Interested in taking steps to strengthen your culture? Find out about our Culture Pledge.

  1. Recognize & reward

Under-appreciated employees don’t stick around for long.

Incorporating a meaningful and consistent approach to reward and recognition contributes towards a positive culture and better retention.

Reward and recognition don’t need to be all about cash gifts and extravagant gestures. There are simple, cost-effective ways to build recognition and reward into your organisation which work just as effectively.

Take our Kudos tool, for example - we use this at Breathe HQ to determine our employee of the month (it works a treat).


Taking time to provide feedback to employees will motivate them to do a better job and help steer them onto the right track.

  1. Get flexible

If you’re serious about improving retention, introducing flexible working will yield strong results.
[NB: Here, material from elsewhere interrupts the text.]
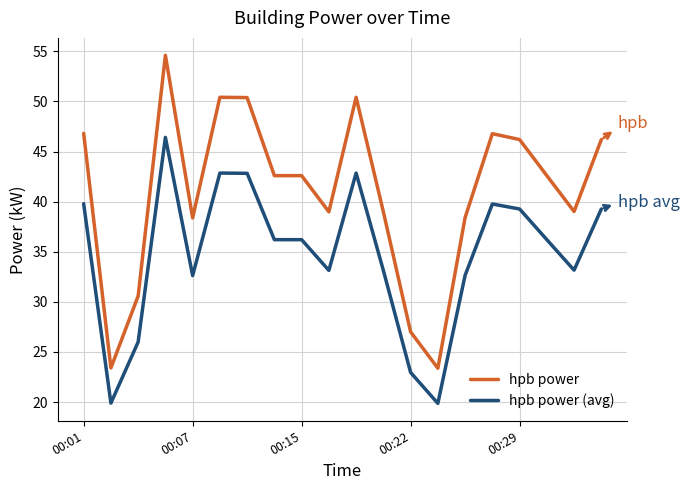

Count the number of data series in this chart.

2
In fact, a study by the TUC found that 28% of employees would look for a new job if it gave them more convenient hours.

Stuck for ideas? Open it up to your staff and agree ways of working more flexibly. There are lots of solutions available, such as working from home, flexi-time and job sharing.

And, as studies show that flexible working-employees are more productive, becoming more flexible should definitely be on your to-do list. 
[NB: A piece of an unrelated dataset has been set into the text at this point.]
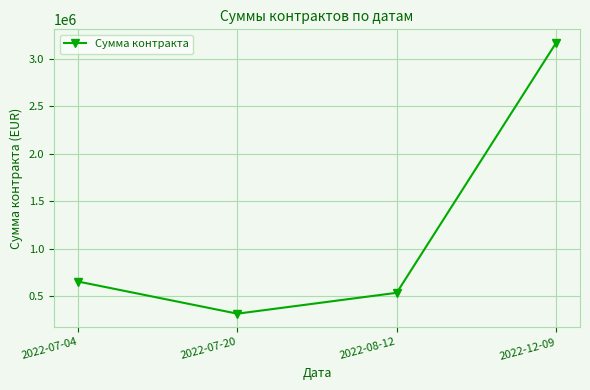

What is the sum of the values at 2022-07-04 and 2022-07-20?

971936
Managing flexible working doesn’t need to be difficult; cloud-based HR software such as Breathe is accessible no matter where or when your team is working.

  1. Be diverse and inclusive

Many businesses are making a concerted effort to improve their workforce diversity. And that’s great for business.

In fact, a McKinsey study found that organisations who are more gender-balanced and racially diverse see better overall performance.

But too many businesses forget about inclusivity and that spells disaster for employee retention. Inclusivity is about backing up your diversity promises; in simple terms that’s about making your workplace welcoming to broader audience – a far cry from the “bro culture” you might see in some SMEs.

After all, why would a new employee stay in an organisation where they felt excluded?

Inclusivity can be challenging for even the most well-meaning of us (as this TED talk shows).

Make use of online resources to help strengthen your business’s inclusivity performance and everyone in your business will benefit.